IRENA 2024/25: números claros y claves para América Latina
Solar y eólica llegan con números a favor. En LATAM necesitan políticas claras y actualización tecnológica que acompañen.
La Agencia Internacional de Energías Renovables (IRENA) publicó su último informe “Renewable Power Generation Costs in 2024/2025”, donde analiza la evolución de los costos de las principales tecnologías renovables a nivel mundial y su papel en la transición energética.
Uno de los hallazgos centrales es que el costo promedio de la energía solar fotovoltaica y la eólica terrestre continúa disminuyendo, lo que las convierte en las fuentes más baratas para nuevas instalaciones en la mayoría de los mercados. La eólica marina y la termosolar, si bien presentan todavía costos superiores, muestran mejoras sostenidas gracias a innovaciones tecnológicas, economías de escala y procesos de instalación más eficientes.
El estudio también destaca la competitividad frente a los combustibles fósiles: en la mayor parte del mundo, el costo nivelado de la electricidad (LCOE) de las renovables se ubica por debajo de las nuevas centrales a gas y carbón. Esto refuerza la idea de que invertir en renovables ya no es solo una decisión ambiental, sino también una estrategia económicamente racional. En el siguiente gráfico se puede observar cómo se redujo el LCOE a lo largo de los años.
Otro aspecto clave es la heterogeneidad regional. Los países con mayores recursos logran costos récord bajos, mientras que, en mercados emergentes, los riesgos financieros elevan los costos de capital y encarecen el LCOE. Esto evidencia la importancia de generar condiciones de financiamiento accesibles y políticas estables que permitan acelerar el despliegue renovable en todo el mundo.
De cara a 2025, IRENA proyecta que la energía solar fotovoltaica seguirá abaratándose y que la eólica marina tendrá un papel creciente en Europa y Asia, con reducciones progresivas en sus costos. Además, tecnologías como la geotermia y la bioenergía comienzan a ocupar espacios estratégicos en la diversificación de matrices energéticas.
En América Latina, el costo acompaña; el resultado depende de la ejecución. La región combina recursos en cantidad, pero el costo del dinero, los tipos de cambio y la transmisión saturada pueden borrar la ventaja. El camino: Baterías para disminuir el pico de energía, herramientas digitales para despachar mejor cada MWh y proyectos híbridos que aprovechen la misma interconexión. Si se suma financiamiento accesible, reglas claras y fechas de conexión que se cumplan, la competitividad llega al usuario.
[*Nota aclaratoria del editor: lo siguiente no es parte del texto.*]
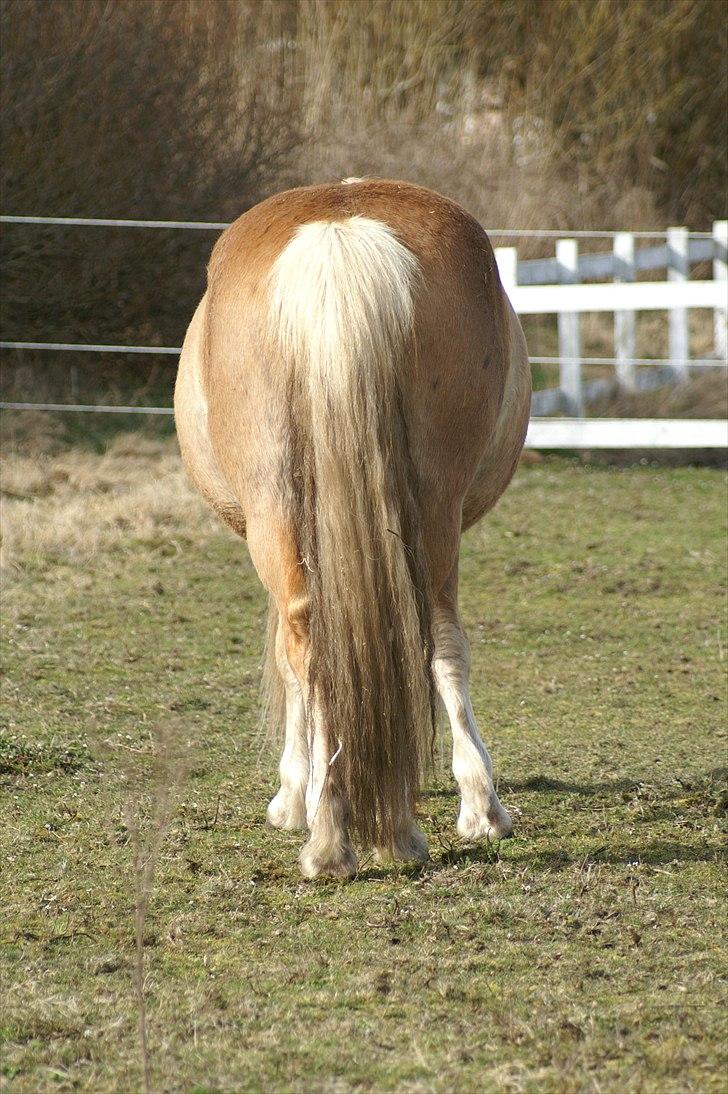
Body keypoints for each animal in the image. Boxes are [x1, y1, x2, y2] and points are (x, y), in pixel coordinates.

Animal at [174, 179, 532, 879]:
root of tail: (339, 231)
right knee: (426, 637)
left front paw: (293, 794)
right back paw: (426, 819)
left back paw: (352, 832)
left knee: (324, 646)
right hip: (422, 514)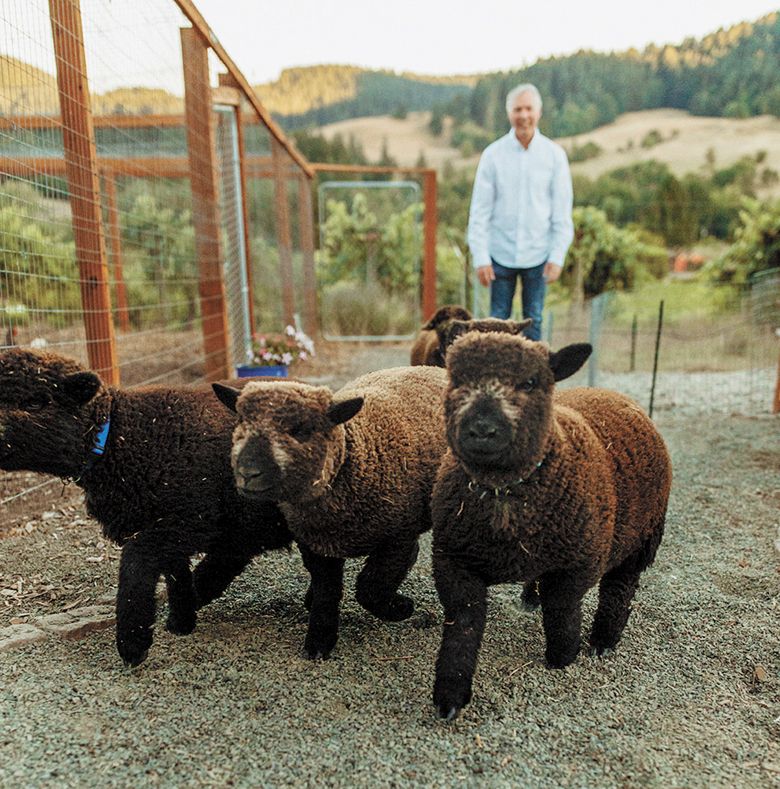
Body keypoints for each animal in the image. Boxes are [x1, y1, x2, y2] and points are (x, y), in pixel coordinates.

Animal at [0, 350, 290, 664]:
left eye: (35, 402)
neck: (121, 437)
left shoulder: (188, 519)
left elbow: (135, 563)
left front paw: (132, 643)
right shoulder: (167, 525)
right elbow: (176, 574)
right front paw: (181, 623)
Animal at [213, 364, 448, 660]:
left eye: (302, 430)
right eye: (241, 424)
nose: (247, 473)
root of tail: (432, 368)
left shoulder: (399, 537)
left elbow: (371, 588)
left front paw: (401, 608)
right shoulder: (317, 545)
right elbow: (327, 590)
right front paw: (319, 642)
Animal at [430, 332, 672, 720]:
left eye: (531, 382)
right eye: (456, 379)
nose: (481, 430)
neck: (504, 493)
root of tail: (612, 393)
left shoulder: (580, 562)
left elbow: (562, 608)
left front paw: (562, 656)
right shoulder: (453, 560)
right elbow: (463, 623)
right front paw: (450, 695)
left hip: (643, 536)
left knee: (620, 588)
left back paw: (603, 641)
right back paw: (533, 596)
En conclusión, el informe de IRENA aporta un argumento económico sólido para incorporar nueva capacidad, especialmente en economías desarrolladas, donde el capital barato y las redes maduras permiten capturar plenamente esa ventaja de costos. En las economías en vías de desarrollo, el desafío es cerrar la brecha de financiamiento y acelerar la infraestructura. La etapa que sigue es habilitadora: financiamiento competitivo, almacenamiento y digitalización que aporten flexibilidad y redes capaces de integrar más generación sin cuellos de botella.
Fuente: IRENA, “Renewable Power Generation Costs in 2024/2025”


“A medida que la capacidad renovable crezca en los próximos años para cumplir objetivos climáticos, tecnologías habilitadoras como el almacenamiento en baterías, la digitalización y los sistemas híbridos serán cada vez más vitales para integrar energías renovables variables, mejorar el desempeño de los activos y mejorar la respuesta de la red. Aunque persisten desafíos —acceso al financiamiento, demoras en permisos, cuellos de botella en la cadena de suministros y riesgos geopolíticos—, una mayor alineación entre políticas, regulación e inversión es esencial para acelerar la transición.”